Collected data

--------------------------------------------------

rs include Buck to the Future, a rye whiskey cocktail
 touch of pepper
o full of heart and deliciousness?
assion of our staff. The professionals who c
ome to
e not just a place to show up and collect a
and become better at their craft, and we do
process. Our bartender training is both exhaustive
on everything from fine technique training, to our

--------------------------------------------------

▸ JOB ITEM: Please transcribe exactly the line containing "and become better at their craft, and we do" and every line after it to the end of the data, and no other lines.

▸ RESULT OF THIS EXERCISE:
and become better at their craft, and we do
process. Our bartender training is both exhaustive
on everything from fine technique training, to our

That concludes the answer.